Would you be touring regularly?

I'd disagree with this. My tourer that was written off was surprisingly quick. A few of my strava segments had me posting my best times on it with flat pedals, rather than my road bike with spd-sls.

I replaced it with an Edinburgh bike cx bike, with disc brakes and I cannot quite make up my mind about it. It is definitely slower. Fitting slicks might help, but for commuting I tend to think the traveller was better.
 
I'd disagree with this. My tourer that was written off was surprisingly quick. A few of my strava segments had me posting my best times on it with flat pedals, rather than my road bike with spd-sls.
agreed.

Tourers tend to be heavier, not necessarily slower.
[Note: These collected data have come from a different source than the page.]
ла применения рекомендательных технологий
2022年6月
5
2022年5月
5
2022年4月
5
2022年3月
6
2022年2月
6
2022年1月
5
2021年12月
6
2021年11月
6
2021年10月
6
There was an time on our world tour early on when we were in northern Ireland when I was caught by a Sunday morning club ride. They were impressed with the speed I was holding, but what it took out of them to catch and keep up with my husband was more fun to watch. He was on a 22kg expedition bike with enough kit to cycle around the world. We never met anyone even in eastern Europe who could lift his bike. They took the best part of 5 minutes to closer the gap between myself and my husband which was probably no more than 200m. When they caught him up, they actually asked him if he was on an electric bike. He kept with them until he realised I had dropped out of sight completely.

They are just slower to get going. Holding a decent speed on them is not difficult once you get going.